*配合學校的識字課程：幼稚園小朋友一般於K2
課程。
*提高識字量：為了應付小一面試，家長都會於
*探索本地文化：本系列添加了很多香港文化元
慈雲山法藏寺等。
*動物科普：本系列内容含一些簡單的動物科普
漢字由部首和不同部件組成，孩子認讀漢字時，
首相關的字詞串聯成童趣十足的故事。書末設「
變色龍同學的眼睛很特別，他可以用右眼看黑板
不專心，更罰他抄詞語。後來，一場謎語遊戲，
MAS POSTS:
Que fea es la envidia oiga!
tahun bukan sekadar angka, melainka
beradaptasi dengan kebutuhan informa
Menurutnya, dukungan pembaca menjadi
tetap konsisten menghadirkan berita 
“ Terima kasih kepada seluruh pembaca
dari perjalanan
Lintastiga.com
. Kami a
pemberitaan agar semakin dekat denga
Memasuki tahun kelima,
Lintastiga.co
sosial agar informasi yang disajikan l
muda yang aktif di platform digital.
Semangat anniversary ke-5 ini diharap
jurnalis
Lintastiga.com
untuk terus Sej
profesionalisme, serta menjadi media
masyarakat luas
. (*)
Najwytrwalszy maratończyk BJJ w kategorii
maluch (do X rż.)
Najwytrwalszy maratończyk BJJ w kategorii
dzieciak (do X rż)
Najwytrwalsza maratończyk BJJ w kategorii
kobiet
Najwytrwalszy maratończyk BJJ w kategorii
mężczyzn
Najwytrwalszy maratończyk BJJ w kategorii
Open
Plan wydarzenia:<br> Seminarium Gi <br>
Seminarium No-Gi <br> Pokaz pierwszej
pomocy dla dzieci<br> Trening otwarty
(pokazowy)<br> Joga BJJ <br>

▶ **Task to complete**
Quote all the records. Keep every word exact.

▶ **Task output**
*配合學校的識字課程：幼稚園小朋友一般於K2
課程。
*提高識字量：為了應付小一面試，家長都會於
*探索本地文化：本系列添加了很多香港文化元
慈雲山法藏寺等。
*動物科普：本系列内容含一些簡單的動物科普
漢字由部首和不同部件組成，孩子認讀漢字時，
首相關的字詞串聯成童趣十足的故事。書末設「
變色龍同學的眼睛很特別，他可以用右眼看黑板
不專心，更罰他抄詞語。後來，一場謎語遊戲，
MAS POSTS:
Que fea es la envidia oiga!
tahun bukan sekadar angka, melainka
beradaptasi dengan kebutuhan informa
Menurutnya, dukungan pembaca menjadi
tetap konsisten menghadirkan berita 
“ Terima kasih kepada seluruh pembaca
dari perjalanan
Lintastiga.com
. Kami a
pemberitaan agar semakin dekat denga
Memasuki tahun kelima,
Lintastiga.co
sosial agar informasi yang disajikan l
muda yang aktif di platform digital.
Semangat anniversary ke-5 ini diharap
jurnalis
Lintastiga.com
untuk terus Sej
profesionalisme, serta menjadi media
masyarakat luas
. (*)
Najwytrwalszy maratończyk BJJ w kategorii
maluch (do X rż.)
Najwytrwalszy maratończyk BJJ w kategorii
dzieciak (do X rż)
Najwytrwalsza maratończyk BJJ w kategorii
kobiet
Najwytrwalszy maratończyk BJJ w kategorii
mężczyzn
Najwytrwalszy maratończyk BJJ w kategorii
Open
Plan wydarzenia:<br> Seminarium Gi <br>
Seminarium No-Gi <br> Pokaz pierwszej
pomocy dla dzieci<br> Trening otwarty
(pokazowy)<br> Joga BJJ <br>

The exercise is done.